# REQUIRED WORK
The exercise asks you to copy every line below in which "dplyr" appears.

# DATA FOR REVIEW
________________________
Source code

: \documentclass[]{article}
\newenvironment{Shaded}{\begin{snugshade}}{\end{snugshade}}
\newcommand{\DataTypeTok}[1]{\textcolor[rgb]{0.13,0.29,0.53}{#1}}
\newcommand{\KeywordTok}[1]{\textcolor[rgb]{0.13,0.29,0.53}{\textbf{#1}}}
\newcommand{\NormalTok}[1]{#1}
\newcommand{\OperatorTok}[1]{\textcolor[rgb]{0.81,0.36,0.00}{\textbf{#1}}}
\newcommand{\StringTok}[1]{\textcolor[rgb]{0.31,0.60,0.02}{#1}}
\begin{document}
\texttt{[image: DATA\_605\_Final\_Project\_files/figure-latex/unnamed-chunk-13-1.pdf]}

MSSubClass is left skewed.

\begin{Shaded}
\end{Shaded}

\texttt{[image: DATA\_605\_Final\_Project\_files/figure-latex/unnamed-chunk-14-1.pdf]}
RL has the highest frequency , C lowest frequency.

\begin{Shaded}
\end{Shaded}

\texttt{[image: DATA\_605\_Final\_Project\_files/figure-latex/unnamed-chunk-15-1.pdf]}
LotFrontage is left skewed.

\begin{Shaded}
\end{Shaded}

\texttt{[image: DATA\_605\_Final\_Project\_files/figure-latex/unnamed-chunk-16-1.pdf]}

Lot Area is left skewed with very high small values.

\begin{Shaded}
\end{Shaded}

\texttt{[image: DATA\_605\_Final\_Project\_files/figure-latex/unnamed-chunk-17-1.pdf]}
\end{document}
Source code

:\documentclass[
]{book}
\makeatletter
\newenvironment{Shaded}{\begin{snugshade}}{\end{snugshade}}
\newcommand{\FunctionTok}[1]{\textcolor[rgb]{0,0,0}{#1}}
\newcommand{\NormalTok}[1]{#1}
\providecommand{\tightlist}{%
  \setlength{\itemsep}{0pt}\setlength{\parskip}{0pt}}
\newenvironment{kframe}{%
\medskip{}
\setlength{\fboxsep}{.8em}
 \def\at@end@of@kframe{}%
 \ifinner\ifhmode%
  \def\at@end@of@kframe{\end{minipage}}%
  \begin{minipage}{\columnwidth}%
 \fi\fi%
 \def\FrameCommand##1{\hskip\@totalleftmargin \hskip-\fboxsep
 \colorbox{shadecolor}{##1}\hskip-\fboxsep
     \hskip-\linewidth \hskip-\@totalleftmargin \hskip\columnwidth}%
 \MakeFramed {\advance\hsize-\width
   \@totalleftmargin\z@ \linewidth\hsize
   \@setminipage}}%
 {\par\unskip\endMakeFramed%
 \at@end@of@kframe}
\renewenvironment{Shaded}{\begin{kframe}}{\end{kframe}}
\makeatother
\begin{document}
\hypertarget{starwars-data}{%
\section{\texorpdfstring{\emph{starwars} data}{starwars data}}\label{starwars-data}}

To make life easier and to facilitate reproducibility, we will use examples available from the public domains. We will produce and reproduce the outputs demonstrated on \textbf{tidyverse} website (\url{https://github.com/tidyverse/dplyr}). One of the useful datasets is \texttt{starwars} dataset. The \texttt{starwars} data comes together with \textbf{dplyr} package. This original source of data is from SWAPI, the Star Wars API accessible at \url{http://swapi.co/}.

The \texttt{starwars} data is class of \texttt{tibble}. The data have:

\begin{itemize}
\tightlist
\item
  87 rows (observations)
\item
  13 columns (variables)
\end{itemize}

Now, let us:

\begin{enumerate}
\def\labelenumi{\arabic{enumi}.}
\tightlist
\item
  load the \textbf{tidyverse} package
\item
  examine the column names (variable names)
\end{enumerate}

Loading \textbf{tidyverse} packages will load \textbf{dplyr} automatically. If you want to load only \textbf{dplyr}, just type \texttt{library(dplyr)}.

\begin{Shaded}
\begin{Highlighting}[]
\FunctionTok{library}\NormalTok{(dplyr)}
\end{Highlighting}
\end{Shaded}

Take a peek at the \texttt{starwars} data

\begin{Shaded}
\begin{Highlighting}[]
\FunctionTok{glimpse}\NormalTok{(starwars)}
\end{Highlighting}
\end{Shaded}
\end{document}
________________________
# TASK OUTPUT
To make life easier and to facilitate reproducibility, we will use examples available from the public domains. We will produce and reproduce the outputs demonstrated on \textbf{tidyverse} website (\url{https://github.com/tidyverse/dplyr}). One of the useful datasets is \texttt{starwars} dataset. The \texttt{starwars} data comes together with \textbf{dplyr} package. This original source of data is from SWAPI, the Star Wars API accessible at \url{http://swapi.co/}.
Loading \textbf{tidyverse} packages will load \textbf{dplyr} automatically. If you want to load only \textbf{dplyr}, just type \texttt{library(dplyr)}.
\FunctionTok{library}\NormalTok{(dplyr)}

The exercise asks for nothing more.